Problem requirements: Transcribe every line of the material below verbatim, and omit the pictures from your output.
___
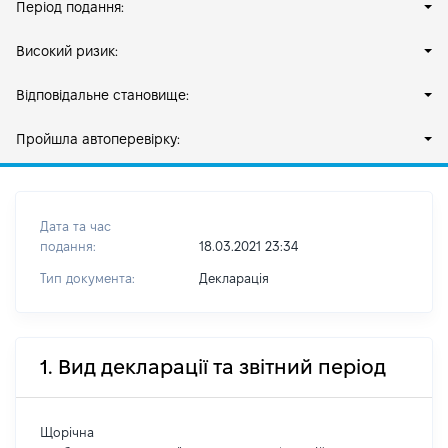
Період подання:
Високий ризик:
Відповідальне становище:
Пройшла автоперевірку:
Дата та час
подання:
18.03.2021 23:34
Тип документа:
Декларація
1. Вид декларації та звітний період
Щорічна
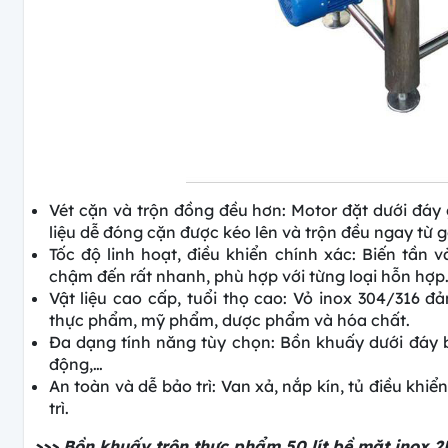
Vét cặn và trộn đồng đều hơn: Motor đặt dưới đáy
liệu dễ đóng cặn được kéo lên và trộn đều ngay từ g
Tốc độ linh hoạt, điều khiển chính xác: Biến tần v
chậm đến rất nhanh, phù hợp với từng loại hỗn hợp
Vật liệu cao cấp, tuổi thọ cao: Vỏ inox 304/316 
thực phẩm, mỹ phẩm, dược phẩm và hóa chất.
Đa dạng tính năng tùy chọn: Bồn khuấy dưới đáy bồ
động,…
An toàn và dễ bảo trì: Van xả, nắp kín, tủ điều khiể
trì.
>>> Bồn khuấy trộn thực phẩm 50 lít bề mặt inox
___
Solution to this problem:
Період подання:
Високий ризик:
Відповідальне становище:
Пройшла автоперевірку:
Дата та час
подання:
18.03.2021 23:34
Тип документа:
Декларація
1. Вид декларації та звітний період
Щорічна
Vét cặn và trộn đồng đều hơn: Motor đặt dưới đáy
liệu dễ đóng cặn được kéo lên và trộn đều ngay từ g
Tốc độ linh hoạt, điều khiển chính xác: Biến tần v
chậm đến rất nhanh, phù hợp với từng loại hỗn hợp
Vật liệu cao cấp, tuổi thọ cao: Vỏ inox 304/316 
thực phẩm, mỹ phẩm, dược phẩm và hóa chất.
Đa dạng tính năng tùy chọn: Bồn khuấy dưới đáy bồ
động,…
An toàn và dễ bảo trì: Van xả, nắp kín, tủ điều khiể
trì.
>>> Bồn khuấy trộn thực phẩm 50 lít bề mặt inox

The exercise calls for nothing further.